The House and Senate often work on the same issue simultaneously by introducing companion bills in each chamber. 8 of Kaine’s bills and resolutions had a companion bill in the House. Working with a sponsor in the other chamber makes a bill more likely to be passed by both the House and Senate.

Those bills were: S. 355: Teach Safe Relationships Act of ...; S. 465: Thomasina E. Jordan Indian Tribes ...; S. 1329: A bill to remove the ...; S. 1587: Authority for the Use of ...; S. 1609: Middle School STEP Act; S. 2548: 400 Years of African-American History ...; S.Res. 239: A resolution commemorating the 75th ...; S.Con.Res. 37: A concurrent resolution recognizing the ...

Compare to all Senate Sophomores (31st percentile); Senate Democrats (25th percentile); All Senators (31st percentile).

Companion bills are those that are identified as “identical” by Congress’s Congressional Research Service.


 

Committee Positions

Kaine held a leadership position on 0 committees and 2 subcommittees, as either a chair (majority party) or ranking member (minority party), at the end of the session. View Kaine’s Profile »

Compare to all Senate Sophomores (38th percentile); Senate Democrats (18th percentile); All Senators (21st percentile).


 

Bills Out of Committee

Most bills and resolutions languish in committee without any action. Kaine introduced 3 bills in the 114th Congress that got past committee and to the floor for consideration.

Those bills were: S. 465: Thomasina E. Jordan Indian Tribes ...; S. 2256: Co-Prescribing Saves Lives Act of ...; S. 2548: 400 Years of African-American History ...

Compare to all Senate Sophomores (44th percentile); Senate Democrats (48th percentile); All Senators (31st percentile).


 

Laws Enacted

Kaine introduced 0 bills that became law, including via incorporation into other measures, in the 114th Congress. Keep in mind that it takes a law to repeal a law. Very few bills ever become law.

Compare to all Senate Sophomores (0th percentile); Senate Democrats (0th percentile); All Senators (0th percentile).

The legislator must be the primary sponsor of the bill or joint resolution that was enacted or the primary sponsor of a bill or joint resolution for which at least about one third of its text was incorporated into another bill or joint resolution that was enacted as law, as determined by an automated analysis. While a legislator may lay claim to authoring other bills that became law, these cases are difficult for us to track quantitatively. We also exclude bills where the sponsor’s original intent is not in the final bill.


 

Writing Bipartisan Bills

Kaine tends to gather cosponsors only on one side of the aisle. 10 of Kaine’s 21 bills and resolutions had both a Democratic cosponsor and a Republican cosponsor in the 114th Congress.

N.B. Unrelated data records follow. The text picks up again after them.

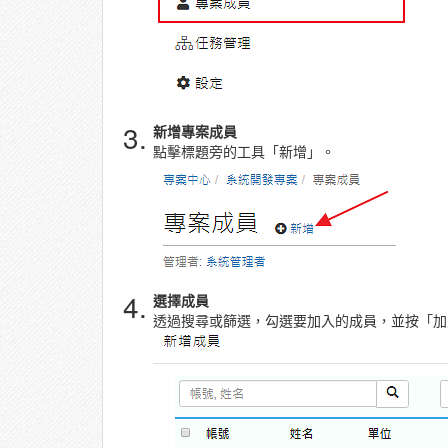
3.
新增專案成員
點擊標題旁的工具「新增」。
4.
選擇成員
透過搜尋或篩選，勾選要加入的成員，並按「加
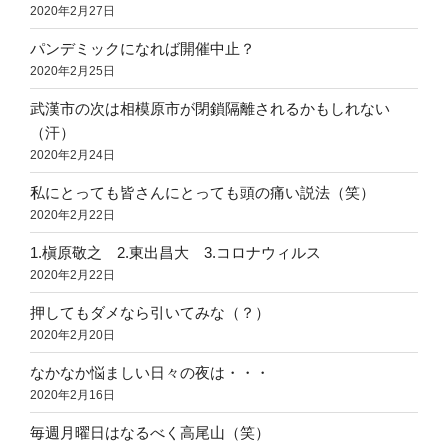
2020年2月27日
パンデミックになれば開催中止？
2020年2月25日
武漢市の次は相模原市が閉鎖隔離されるかもしれない
（汗）
2020年2月24日
私にとっても皆さんにとっても頭の痛い説法（笑）
2020年2月22日
1.槇原敬之 2.東出昌大 3.コロナウィルス
2020年2月22日
押してもダメなら引いてみな（？）
2020年2月20日
なかなか悩ましい日々の夜は・・・
2020年2月16日
毎週月曜日はなるべく高尾山（笑）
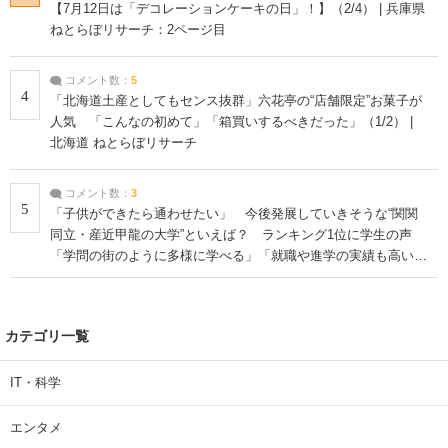
【7月12日は「デコレーションケーキの日」！】（2/4） | 兵庫県
ねとらぼリサーチ：2ページ目
コメント数：
5
4
「北海道土産としてもセンス抜群」六花亭の“店舗限定”お菓子が
人気 「こんなの初めて」「箱買いするべきだった」（1/2） |
北海道 ねとらぼリサーチ
コメント数：
3
5
「子供ができたら通わせたい」 今後発展していきそうな“関関
同立・産近甲龍の大学”といえば？ ランキング1位に学生の声
「学問の街のように多様に学べる」「就職や進学の実績も高い」
| 大学 ねとらぼリサーチ
カテゴリ一覧
IT・科学
エンタメ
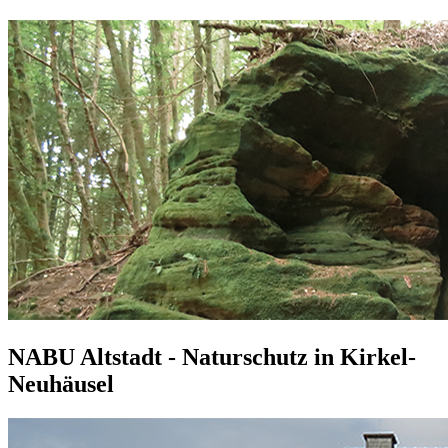
NABU Altstadt - Naturschutz in Kirkel-
Neuhäusel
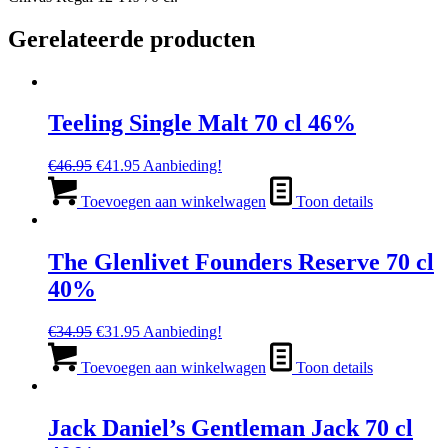
Gerelateerde producten
Teeling Single Malt 70 cl 46%
Oorspronkelijke
Huidige
€
46.95
€
41.95
Aanbieding!
prijs
prijs
was:
is:
Toevoegen aan winkelwagen
Toon details
€46.95.
€41.95.
The Glenlivet Founders Reserve 70 cl
40%
Oorspronkelijke
Huidige
€
34.95
€
31.95
Aanbieding!
prijs
prijs
was:
is:
Toevoegen aan winkelwagen
Toon details
€34.95.
€31.95.
Jack Daniel’s Gentleman Jack 70 cl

Compare to all Senate Sophomores (38th percentile); Senate Democrats (34th percentile); All Senators (38th percentile).


Additional Notes

The Speaker’s Votes: Missed votes are not computed for the Speaker of the House. According to current House rules, the Speaker of the House is not required to vote in “ordinary legislative proceedings.” In practice this means the Speaker of the House rarely votes but is not considered absent.

Leadership/Ideology: The leadership and ideology scores are not displayed for Members of Congress who introduced fewer than 10 bills, or, for ideology, for Members of Congress that have a low leadership score, as there is usually not enough data in these cases to compute reliable leadership and ideology statistics.

Missing Bills: We exclude bills from some statistics where the sponsor’s original intent is not in the final bill because the bill’s text was replaced in whole with unrelated provisions (i.e. it became a vehicle for passage of unrelated provisions).

Ranking Members (RkMembs): The chair of a committee is always selected from the political party that holds the most seats in the chamber, called the “majority party”. The “ranking member” (sometimes “RkMembs”) is the title given to the senior-most member of the committee not in the majority party.

Freshmen/Sophomores: Freshmen and sophomores are Members of Congress whose first term (in the same chamber at the end of the 114th Congress) was the 114th Congress (freshmen) or 113th (sophomores). Members of Congress who took office within the last few months of a Congress are considered freshmen in the next Congress as well.